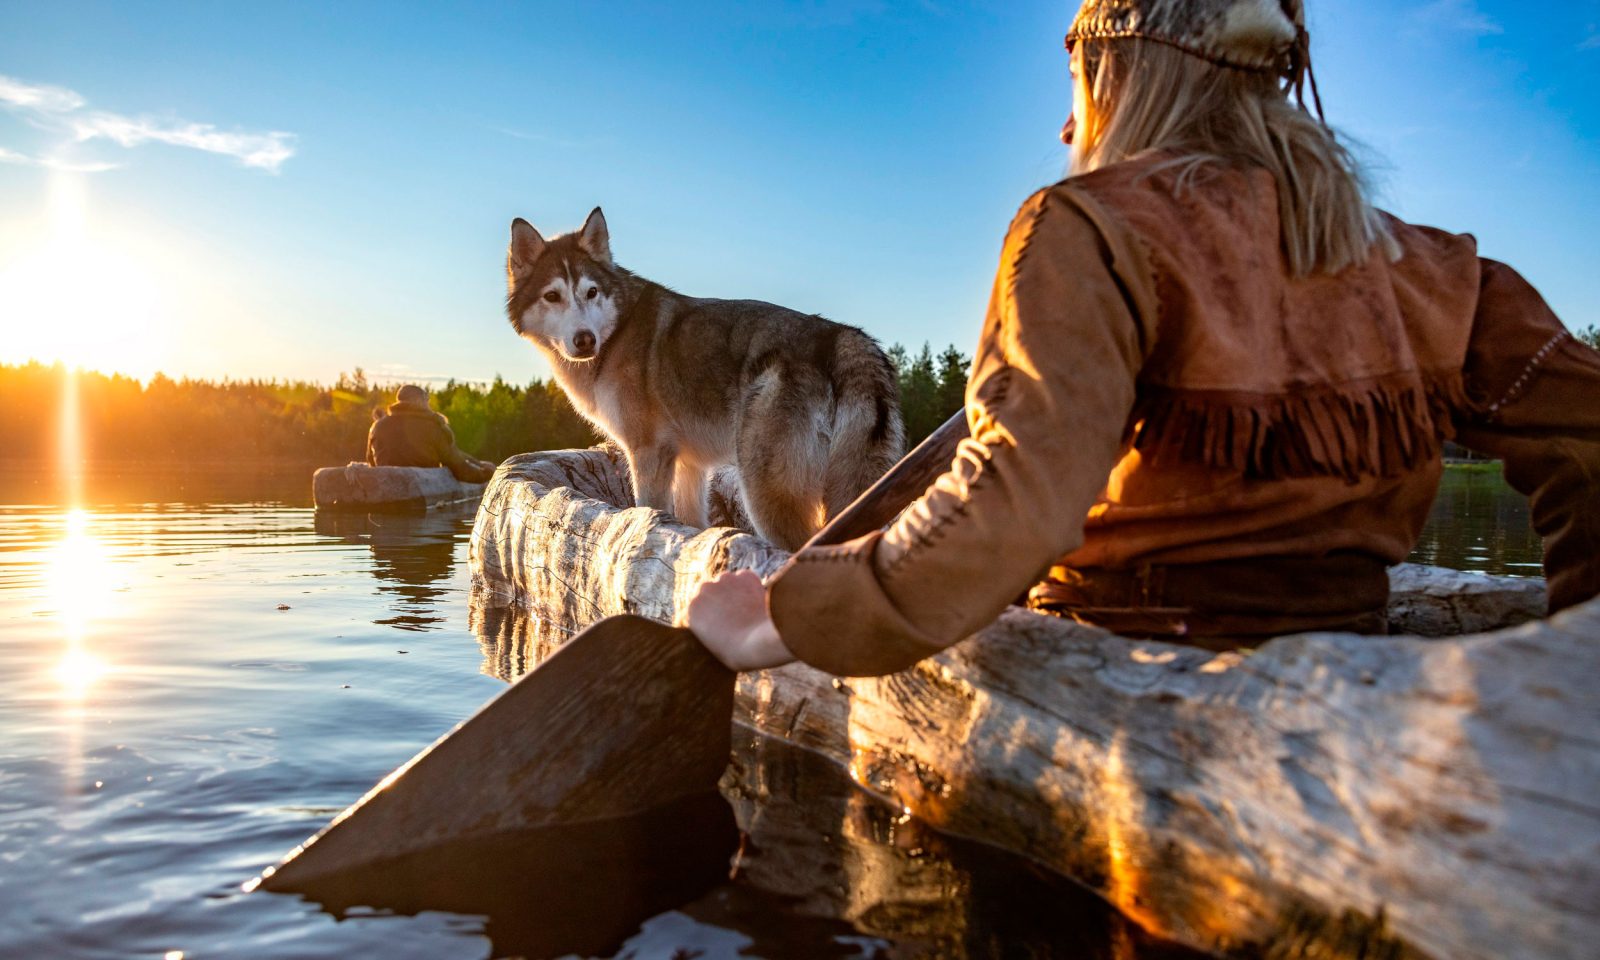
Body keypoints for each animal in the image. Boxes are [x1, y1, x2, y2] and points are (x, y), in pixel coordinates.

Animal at [505, 208, 908, 547]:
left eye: (591, 292)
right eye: (552, 296)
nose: (585, 339)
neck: (617, 333)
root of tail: (842, 337)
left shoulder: (648, 453)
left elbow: (647, 512)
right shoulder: (690, 464)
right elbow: (689, 529)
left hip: (763, 494)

### Brief
Transcribe each record above exactly, leaving every picture out of the copy.

### Expected output
Body keypoints for each animal in the image. Boxes are [x1, y1, x2, y2] and points are (x, y), in pixel coordinates.

Animal at [505, 208, 908, 547]:
left eye: (591, 292)
right eye: (552, 296)
nose: (585, 339)
neck: (617, 333)
root of tail: (842, 337)
left shoulder: (648, 453)
left elbow: (647, 512)
right shoulder: (690, 464)
right elbow: (689, 529)
left hip: (763, 494)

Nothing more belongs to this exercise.